TECHNIQUE DETERMINANTE : le fusil Dreyse à chargement par la culasse, le chemin de fer, le
télégraphe, une manœuvre novatrice des troupes
La Guerre de 1870
Cette guerre entre la France de Napoléon III et la Prusse s’étend du 19 juillet 1870 au 29 janvier
1871. Elle est due à la volonté française d’empêcher la Prusse de former un puissant empire
allemand unifié au cœur de l’Europe. Elle a pour prétexte, la candidature d’un prince francoallemand, Léopold de Hohenzollern-Sigmaringen au trône d’Espagne, en juin 1870. La France ne peut
accepter cette candidature qui, si elle aboutissait, provoquerait un encerclement du pays par des
puissances germaniques. L’entrevue entre le roi de Prusse Guillaume 1er et l’ambassadeur français à
Ems, le 13 juillet, réconforte la France car la candidature de Léopold est retirée. Toutefois, le
chancelier prussien Bismarck, pour provoquer les Français, fait un compte-rendu humiliant pour
l’ambassadeur de l’entrevue dans un télégramme (la « dépêche d’Ems »).
Il connaît les faiblesses de l’armée française vieillissante et mal préparée à un conflit éventuel. Il voit
dans une victoire contre la France la possibilité de mener à son terme l’unification de l’Allemagne.
Son plan machiavélique fonctionne car la France décrète la mobilisation le 14 juillet et les députés
votent les crédits militaires peu après. Le 19 juillet 1870, la France déclare la guerre à la Prusse. Le
ministre de la Guerre, le maréchal Edmond Le Bœuf , affirme : « Nous sommes prêts et archiprêts. La
guerre dût-elle durer 2 ans, il ne manquerait pas un bouton de guêtre à nos soldats ».

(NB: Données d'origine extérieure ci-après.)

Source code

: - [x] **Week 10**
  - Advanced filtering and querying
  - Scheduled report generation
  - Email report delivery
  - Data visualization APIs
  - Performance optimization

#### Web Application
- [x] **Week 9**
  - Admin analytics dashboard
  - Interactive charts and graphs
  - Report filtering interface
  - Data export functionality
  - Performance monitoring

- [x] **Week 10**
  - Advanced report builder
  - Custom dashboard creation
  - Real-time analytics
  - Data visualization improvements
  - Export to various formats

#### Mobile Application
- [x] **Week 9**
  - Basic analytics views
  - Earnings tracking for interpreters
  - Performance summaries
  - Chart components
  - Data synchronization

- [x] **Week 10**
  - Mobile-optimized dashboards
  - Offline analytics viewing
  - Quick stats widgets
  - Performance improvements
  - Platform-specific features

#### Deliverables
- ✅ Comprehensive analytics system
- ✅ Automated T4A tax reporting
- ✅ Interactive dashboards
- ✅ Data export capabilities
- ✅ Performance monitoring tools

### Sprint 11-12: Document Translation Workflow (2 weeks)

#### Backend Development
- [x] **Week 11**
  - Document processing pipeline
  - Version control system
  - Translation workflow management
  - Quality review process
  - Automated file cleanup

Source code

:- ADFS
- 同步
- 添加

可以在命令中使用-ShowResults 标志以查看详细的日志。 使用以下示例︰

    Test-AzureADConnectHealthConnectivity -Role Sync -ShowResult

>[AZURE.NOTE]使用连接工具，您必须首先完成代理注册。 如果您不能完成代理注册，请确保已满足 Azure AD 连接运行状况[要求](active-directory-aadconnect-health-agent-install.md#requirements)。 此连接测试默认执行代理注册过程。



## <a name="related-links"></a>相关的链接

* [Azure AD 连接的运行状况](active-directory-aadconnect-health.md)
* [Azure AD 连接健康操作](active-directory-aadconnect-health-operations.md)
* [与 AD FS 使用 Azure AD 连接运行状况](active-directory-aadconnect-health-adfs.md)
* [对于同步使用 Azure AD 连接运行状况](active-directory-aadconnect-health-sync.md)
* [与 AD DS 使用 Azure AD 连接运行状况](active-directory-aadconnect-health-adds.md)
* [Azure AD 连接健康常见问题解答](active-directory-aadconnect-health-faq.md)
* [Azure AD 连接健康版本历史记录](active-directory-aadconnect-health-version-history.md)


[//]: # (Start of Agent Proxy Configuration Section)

Le fait est que l’Armée française dispose, avec le fusil Chassepot modèle 1866, d’un fusil que l’on
charge par la culasse, remarquable et supérieur au Dreyse allemand. Il utilise une munition de
11 mm, avec une portée utile de 150 m, bien supérieure au fusil allemand, du reste moins puissant et
moins précis. 80% des pertes occasionnées à l’ennemi durant cette guerre seront dues au fusil
Chassepot !
Malheureusement pour les Français, les Prussiens ont un avantage déterminant en artillerie. Ils
disposent du canon Krupp, en acier, à chargement par la culasse alors que les Français ont encore le
canon en bronze, à chargement par la bouche. La cadence de tir du canon Krupp est nettement
supérieure et sa portée est de 6 km contre 4 pour les canons français. De plus, les Prussiens utilisent
des obus percutants, plus efficaces que les obus fusants français. Enfin, le commandement français
disperse abusivement son artillerie dans les unités et n’a pas de grandes batteries comme l’ennemi.
La Guerre de 1870 marque le déclin irrémédiable de la cavalerie dont les effets des charges sont
annihilés par la puissance de feu des canons et des fusils.
L’impréparation, l’infériorité numérique et les défaillances de commandement des troupes font que
les Français subissent de sévères défaites. A partir du 18 août, suite à la bataille de Saint-Privat, le
maréchal Bazaine, commandant principal de l’armée impériale, s’enferme avec une armée de
200 000 hommes dans Metz où il est soumis à un siège en règle par les Prussiens.
Le 2 septembre 1870, la bataille de Sedan entraîne la capitulation de Napoléon III avec 39 généraux
et près de 100 000 hommes !
Le 4 septembre, la Troisième République est proclamée à Paris, provoquant la déchéance de
l’empereur. Le 19 octobre, le maréchal Bazaine capitule à Metz, rendant vain la poursuite des
combats et notamment une certaine résistance sur la Loire et à Paris qui, assiégée durant l’hiver,
refuse de capituler. Un armistice est finalement signé le 28 janvier 1871 avec le tout nouvel empire
allemand.
L’armée prussienne, victorieuse dans la plupart des batailles, y a quand même souvent connu des
pertes plus élevées que chez les Français. Cependant, le bilan total est de près de 40 000 morts
prussiens pour 140 000 Français parmi lesquels on compte de nombreux malades (épidémie de
variole) et civils (bombardements, famine, exactions).